Using CROSS APPLY & OUTER APPLY operators with UDFs, Derived tables & XML data
In my previous posts CROSS APPLY vs OUTER APPLY I discussed on the same topic, but didn’t covered much on examples. Here we will see more examples on using APPLY operators, their workarounds and performance.
>> Using APPLY operator with User Define Functions:
USE [AdventureWorks] GO -- Create an "Inline Table-valued Function" that returns Sales Details of a Contact (Customer): CREATE FUNCTION [dbo].[ufnGetSalesInfo](@ContactID int) RETURNS TABLE AS RETURN ( SELECT SalesOrderID, OrderDate, PurchaseOrderNumber, AccountNumber, CustomerID, TotalDue FROM Sales.SalesOrderHeader WHERE ContactID = @ContactID ) GO -- We can use this function with SELECT FROM statement like we do for a table: SELECT * FROM [dbo].[ufnGetSalesInfo](100)

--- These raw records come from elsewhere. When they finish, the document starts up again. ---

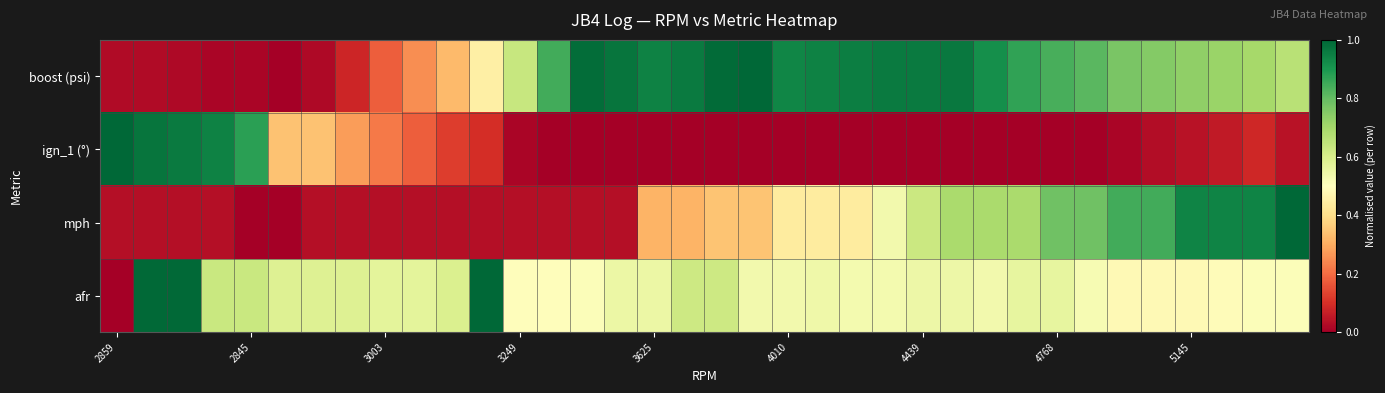

Which series has the widest spread of values?

boost (psi)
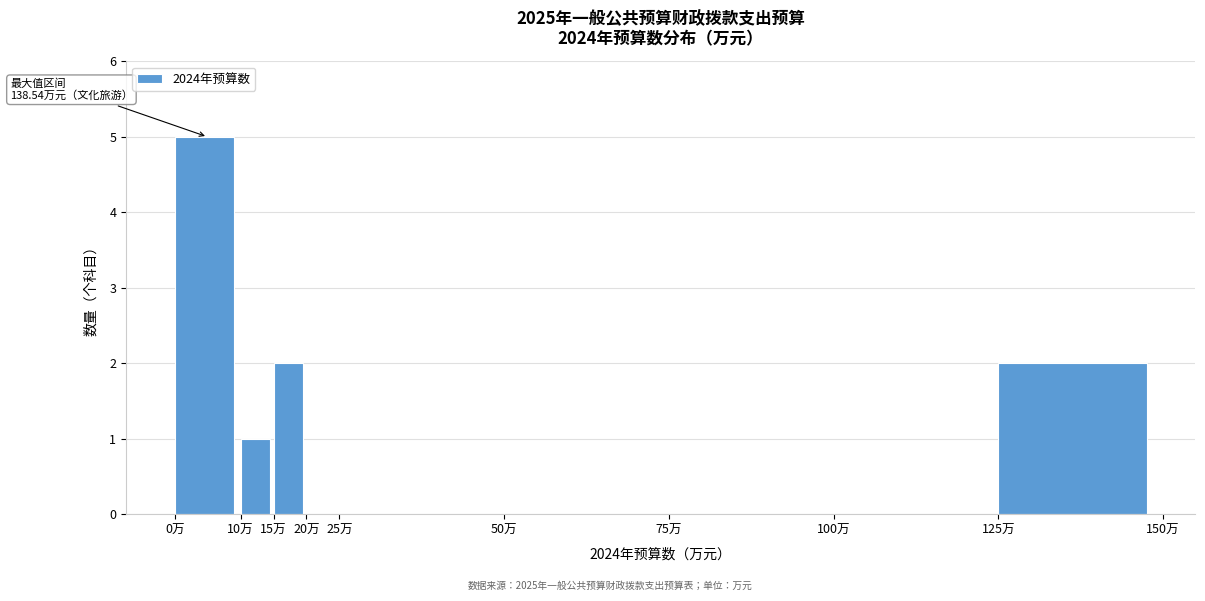

Which range on the x-axis has the tallest bar?

0 to 10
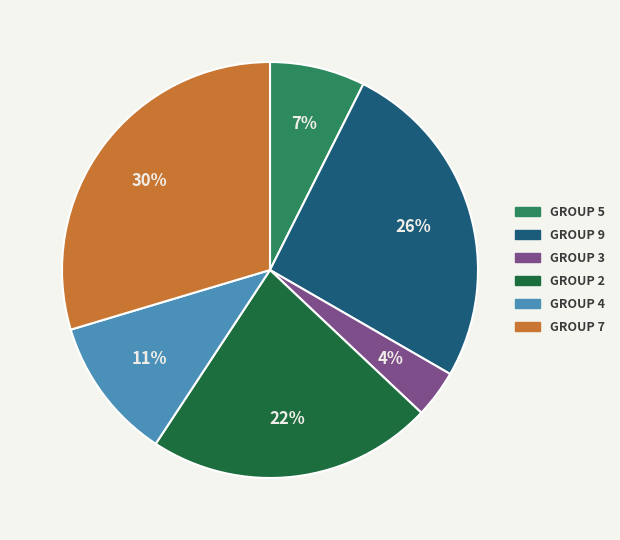

Between GROUP 9 and GROUP 3, which is larger?

GROUP 9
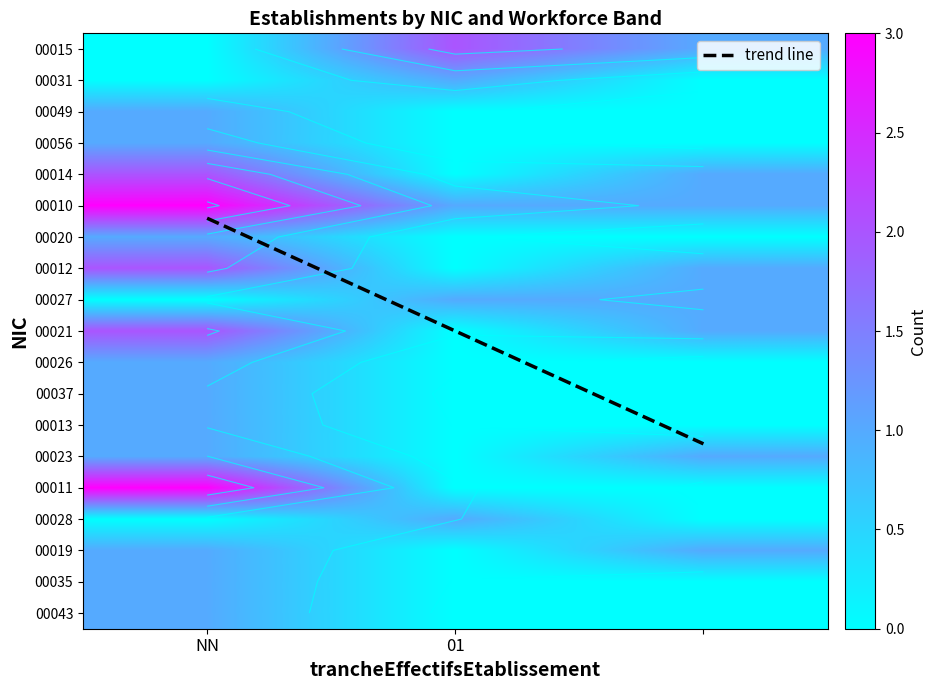

Where is 00031 nearest to the value 0?

NN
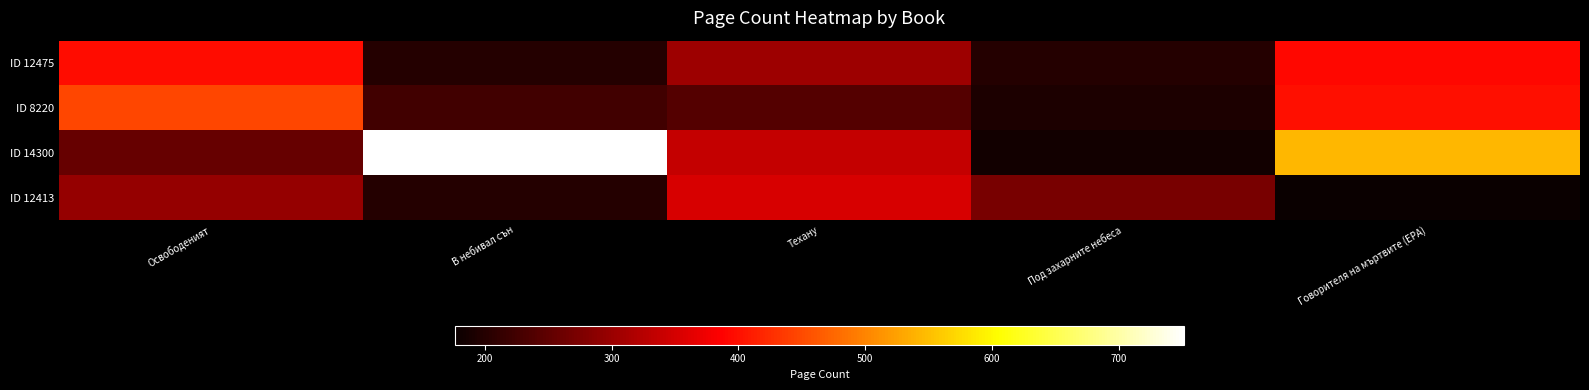

Which series has the widest spread of values?

ID 14300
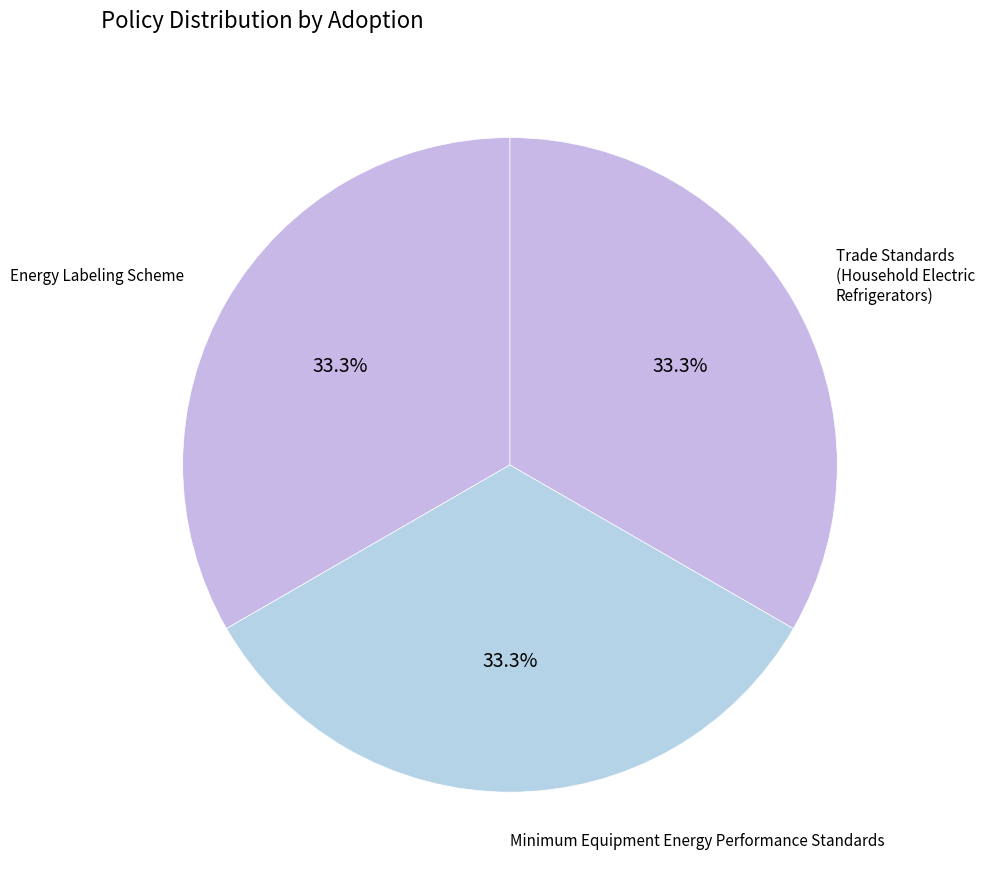

How many segments does this pie chart have?

3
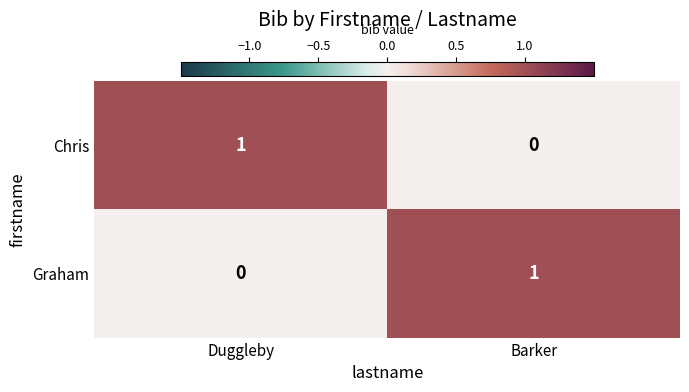

List the labels in order of Graham value, smallest first.

Duggleby, Barker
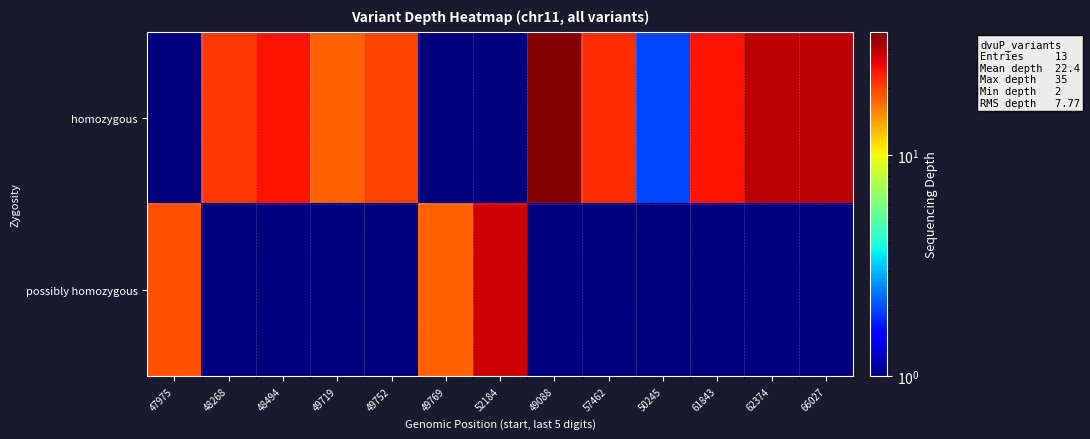

How many distinct data groups are displayed?

2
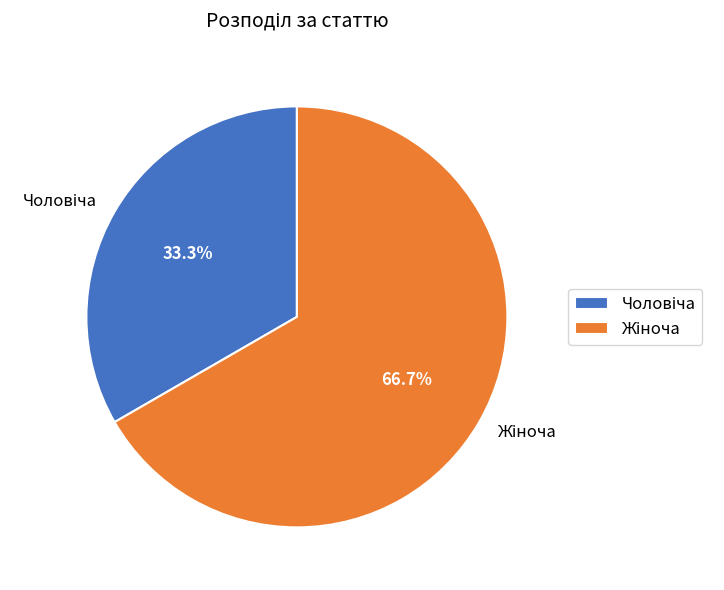

Is there a majority slice in this chart?

Yes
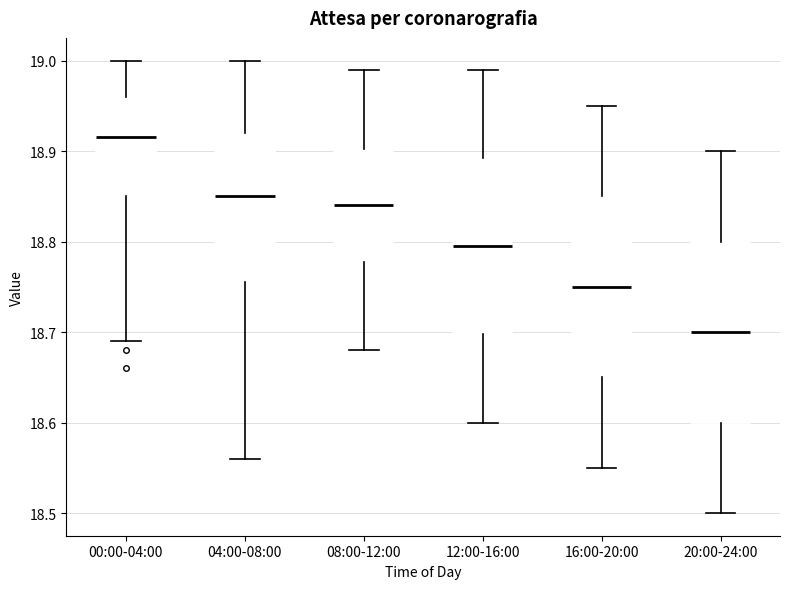

Reading left to right, read every box against the y-axis: the position of its median line, the range the box covers, and the ends of its whiskers. The values are not printed on the chart, so give them approximately, as read against the axis.

00:00-04:00: median 18.92, box 18.85 to 18.96, whiskers 18.69 to 19.00
04:00-08:00: median 18.85, box 18.76 to 18.92, whiskers 18.56 to 19.00
08:00-12:00: median 18.84, box 18.78 to 18.90, whiskers 18.68 to 18.99
12:00-16:00: median 18.80, box 18.70 to 18.89, whiskers 18.60 to 18.99
16:00-20:00: median 18.75, box 18.65 to 18.85, whiskers 18.55 to 18.95
20:00-24:00: median 18.70, box 18.60 to 18.80, whiskers 18.50 to 18.90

Here, we cannot provide multiple IDs or any variable to make it work for multiple or dynamic Contacts. To return Sales details for multiple Customers we need to JOIN it with Contacts table, but JOINS are now allowed with UFDs, they only work with Tables/Views.
So to JOIN a UDF with a TABLE we need an APPLY operator, check examples below:
-- CROSS APPLY acts as INNER JOIN & will return only matching rows, returns 513 rows: SELECT con.ContactID, con.FirstName, con.LastName, con.EmailAddress, con.Phone, x.* FROM Person.Contact con CROSS APPLY [dbo].[ufnGetSalesInfo](con.ContactID) x WHERE con.ContactID <= 100 -- OUTER APPLY acts as OUTER LEFT JOIN & will return all matching & non-matching rows, returns 529 rows: SELECT con.ContactID, con.FirstName, con.LastName, con.EmailAddress, con.Phone, x.* FROM Person.Contact con OUTER APPLY [dbo].[ufnGetSalesInfo](con.ContactID) x WHERE con.ContactID <= 100 -- Final Cleanup DROP FUNCTION [dbo].[ufnGetSalesInfo] GO
>> Using APPLY operator with Derived tables:
[Scenario]: Pull upto 5 Sales Orders for each Contact (Customer):
This is not possible with JOINS, because the condition to SELECT max 5 Orders is applied after the JOIN is made, we need to add the condition before JOIN. Using APPLY operator we can do this, let’s see how:
-- With Derived Table: SELECT con.ContactID, con.FirstName, con.LastName, con.EmailAddress, con.Phone, x.* FROM Person.Contact con CROSS APPLY (SELECT TOP 5 SalesOrderID, OrderDate, PurchaseOrderNumber, AccountNumber, CustomerID, TotalDue FROM Sales.SalesOrderHeader soh WHERE soh.ContactID = con.ContactID) x WHERE con.ContactID <= 100 -- We can also write the above query by using ROW_NUMBER() function & JOINs instead of the APPLY operator: ;WITH CTE AS ( SELECT SalesOrderID, OrderDate, PurchaseOrderNumber, AccountNumber, ContactID, TotalDue, ROW_NUMBER() OVER(PARTITION BY ContactID ORDER BY ContactID, SalesOrderID) AS ROWNUM FROM Sales.SalesOrderHeader) SELECT con.ContactID, con.FirstName, con.LastName, con.EmailAddress, con.Phone, CTE.* FROM Person.Contact con JOIN CTE cte ON cte.ContactID = con.ContactID WHERE con.ContactID <= 100 AND cte.ROWNUM <= 5 GO
Both of these queries do the same task. So to check which one is more optimized we can check the cost of each query in the batch. So the cost of query using APPLY operator is 84% and query using ROW_NUMBER & JOIN is 16%. Hence the second approach is much more performant & should be considered.
>> Using APPLY operator with XML data:
APPLY operators can also we used with XML data when there is a need to query parent/child nodes, check my previous blog post on this topic.
Is it true that both of the queries that you explained in the end do the exact same task? I was not able to test both of the queries since I do not have the Person.Contact table. It seems to me that, in the first query, “SELECT TOP 5” selects 5 random “SalesOrderID, OrderDate, …” while, in the second query, “SELECT con.ContactID, con.FirstName, …, ROW_NUMBER() OVER(PARTITION BY ContactID ORDER BY ContactID, SalesOrderID)” selects the SalesOrderID’s in ascending order for each ContactID. Then, the next SELECT statement chooses the ContactID’s on the condition that the number of rows for each ContactID must be limited to 5. I believe that the first query does not care if more than 5 rows in the Sales.SalesOrderHeader table matches a row in the Person.Contact table based on their ContactID’s, but the second query does.
“but JOINS are now allowed with UFDs” – should that be “not” instead of “now”? Thanks!